Los nódulos vocales se pueden acompañar de insuficiencia velofaríngea que requiere de ejercicios específicos, al igual que la posible deglución atípica, respiración bucal y ceceo2.

Con frecuencia las disfonías infantiles no son detectadas en el ámbito familiar, a veces discretas alteraciones de la voz no alarman a los padres, sobretodo en entornos familiares donde la madre o el padre hablan con gran intensidad, o si alguno presenta una voz disfónica1.

Cuando la disfonía se descubre en el centro educativo, suele ser el docente/tutor (concienciado con la importancia de cuidar la voz) quien orienta a la familia sobre la problemática hallada y la conveniencia de consultar al ORL y/o al logopeda.

El niño deberá conocer las posibilidades que le brinda su instrumento fonador para hablar en un volumen conversacional. Como terapeutas, le ofreceremos las herramientas necesarias para lograr este objetivo mediante el entrenamiento vocal (Logopedia).

Se trata en definitiva de reeducar la voz de un niño de forma integral, dentro de un contexto familiar, educativo y social.



LA TERAPIA VOCAL:

La reeducación de la voz es el tratamiento indicado en los casos de disfonías infantiles y puberales, encaminado a modificar y eliminar los usos vocales inadecuados o abusivos.

Tanto en el diagnóstico de esbozos nodulares como de nódulos, la terapia vocal se aplicará para lograr la remisión de las lesiones y la modificación del mal uso de la voz.

Una de las primeras orientaciones para la educación y reeducación vocal comienza con la identificación y eliminación de hábitos vocales inapropiados1.

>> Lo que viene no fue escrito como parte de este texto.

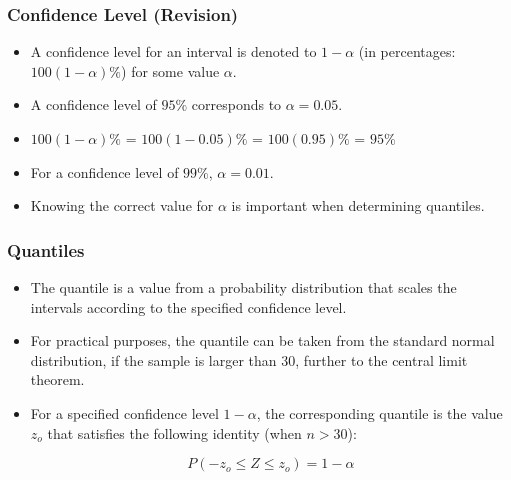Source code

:\begin{frame}
\frametitle{Confidence Level (Revision) }

\begin{itemize}
\item A confidence level for an interval is denoted to $1-\alpha$ (in percentages: $100(1-\alpha)\%$) for some value $\alpha$.
\item A confidence level of $95\%$ corresponds to $\alpha = 0.05$.
\item $100(1-\alpha)\%$ = $100(1-0.05)\%$  = $100(0.95)\%$ = $95\%$
\item For a confidence level of $99\%$, $\alpha = 0.01$.
\item Knowing the correct value for $\alpha$ is important when determining quantiles.
\end{itemize}

\end{frame}
\begin{frame}
\frametitle{Quantiles }

\begin{itemize}
\item The quantile is a value from a probability distribution that scales the intervals according to the specified confidence level.
\item For practical purposes, the quantile can be taken from the standard normal distribution, if the sample is larger than 30, further to the central limit theorem.
\item For a specified confidence level $1-\alpha $, the corresponding quantile is the value $z_o$ that satisfies the following identity (when $n > 30$):

    \[ P( -z_o \leq Z \leq z_o) = 1- \alpha \]

\end{itemize}

\end{frame}

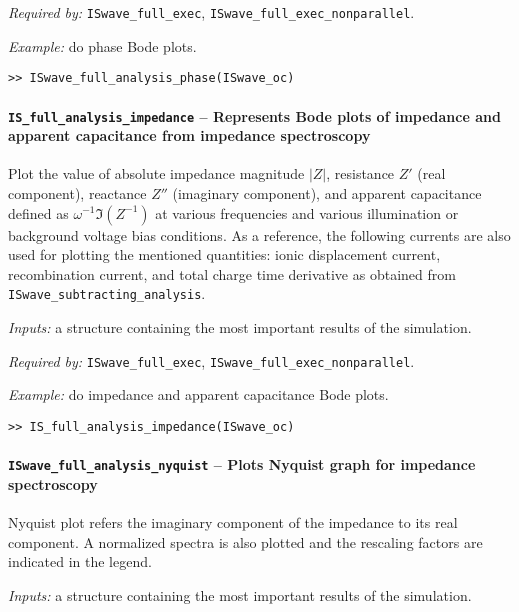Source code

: 	\textit{Required by:} \texttt{IS\-wave\_full\_exec}, \texttt{IS\-wave\_full\_exec\_nonparallel}.


	\textit{Example:} do phase Bode plots.
	\begin{lstlisting}[style=Matlab-editor]
>> ISwave_full_analysis_phase(ISwave_oc)
				\end{lstlisting}

	\paragraph{\texttt{IS\_full\_analysis\_impedance} -- Represents Bode plots of impedance and apparent capacitance from impedance spectroscopy}
	Plot the value of absolute impedance magnitude $|Z|$, resistance $Z'$ (real component), reactance $Z''$ (imaginary component), and apparent capacitance defined as $\omega^{-1}\Im(Z^{-1})$ at various frequencies and various illumination or background voltage bias conditions.
	As a reference, the following currents are also used for plotting the mentioned quantities: ionic displacement current, recombination current, and total charge time derivative as obtained from \texttt{IS\-wave\_subtracting\_analysis}.

	\textit{Inputs:} a structure containing the most important results of the simulation.



	\textit{Required by:} \texttt{IS\-wave\_full\_exec}, \texttt{IS\-wave\_full\_exec\_nonparallel}.

	\textit{Example:} do impedance and apparent capacitance Bode plots.
	\begin{lstlisting}[style=Matlab-editor]
>> IS_full_analysis_impedance(ISwave_oc)
\end{lstlisting}

	\paragraph{\texttt{IS\-wave\_full\_analysis\_nyquist} -- Plots Nyquist graph for impedance spectroscopy}
	Nyquist plot refers the imaginary component of the impedance to its real component.
	A normalized spectra is also plotted and the rescaling factors are indicated in the legend.

	\textit{Inputs:} a structure containing the most important results of the simulation.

La intervención se realizará a través del juego y siguiendo las mismas pautas reeducativas que en una disfonía adulta: función de respiración, relajación y proyección de la voz, planificando un tratamiento personalizado.

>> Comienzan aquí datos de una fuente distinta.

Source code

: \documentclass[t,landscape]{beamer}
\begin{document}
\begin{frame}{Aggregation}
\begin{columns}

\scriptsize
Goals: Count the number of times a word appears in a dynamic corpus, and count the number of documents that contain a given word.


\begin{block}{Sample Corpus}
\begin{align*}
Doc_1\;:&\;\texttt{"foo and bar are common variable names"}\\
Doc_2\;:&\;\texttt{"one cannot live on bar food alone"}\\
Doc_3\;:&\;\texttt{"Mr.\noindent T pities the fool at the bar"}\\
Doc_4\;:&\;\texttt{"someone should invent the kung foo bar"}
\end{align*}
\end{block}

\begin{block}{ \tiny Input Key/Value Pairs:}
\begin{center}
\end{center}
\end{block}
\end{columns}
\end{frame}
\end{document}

Se integrarán en la terapia las indicaciones de higiene vocal que por tratarse de niños tendrán mayor flexibilidad.

La intervención de los diferentes parámetros acústicos de la voz: intensidad, altura o tono, timbre y duración se hará desde un universo lúdico.

El entrenamiento vocal se llevará a cabo mediante ejercicios de vocalización, por ejemplo: glissandos ascendentes y descendentes comenzando con las vocales de menor complejidad (u-o), utilizando diferentes actividades gráficas y de juego, según la edad del paciente.

Se buscará el canal más adecuado para llegar al niño, los que estudian canto pueden vocalizar directamente pero los que no lo hacen podrán desinhibirse a través del juego2.

Para que el tratamiento sea efectivo se formará un equipo en el que intervengan el otorrinolaringólogo, los padres, el profesor del aula y el logopeda1.

El interés, la motivación y la decisión del niño por iniciar la reeducación vocal, serán factores determinantes para que la terapia sea exitosa.

La duración del tratamiento no es fija, pero hay que considerar que intervenciones demasiado largas no son efectivas y promueven su abandono.


CONCLUSIONES:

Las disfonías infantiles son cuadros habituales en la clínica diaria que afectan a menores de ambos sexos y se prolonga hasta la pubertad.

La etiología puede ser orgánica, mixta o funcional, siendo la más común la causa funcional.

El abuso vocal es la causa más frecuente de este trastorno de la voz en la población infantil.

Dado que el origen es una mala función del comportamiento vocal, además de recurrir al tratamiento farmacológico o en algunos casos a la cirugía, será imprescindible realizar tratamiento reeducativo o vocal1.

En la salud vocal de los menores la prevención es un trabajo de todos, especialmente del núcleo familiar, los pediatras y educadores.

Como medida preventiva y educativa se sugiere implementar nuevos modelos de comunicación y escucha activa dentro del grupo familiar, para evitar que se mantengan los hábitos de mal uso y abuso vocal presentes en la génesis de la disfonía.

La actuación más efectiva es la prevención, la educación de la voz y la higiene vocal para evitar el desarrollo de trastornos de la voz y lesiones en la laringe de los niños.


BIBLIOGRAFÍA:

  1. Molina Hurtado MT, Fernández González S, Vázquez de la Iglesia F, Urra Barandiarán A. Voz del niño. REV MED UNIV NAVARRA/VOL 50, Nº 3, 2006, p. 31-43. Disponible en: https://dadun.unav.edu/bitstream/10171/35894/1/pdf.pdf
  2. Farías, P. Ejercicios que restauran la función vocal. Ed. Akadia. Buenos Aires, Argentina. 1ª ed. 2007.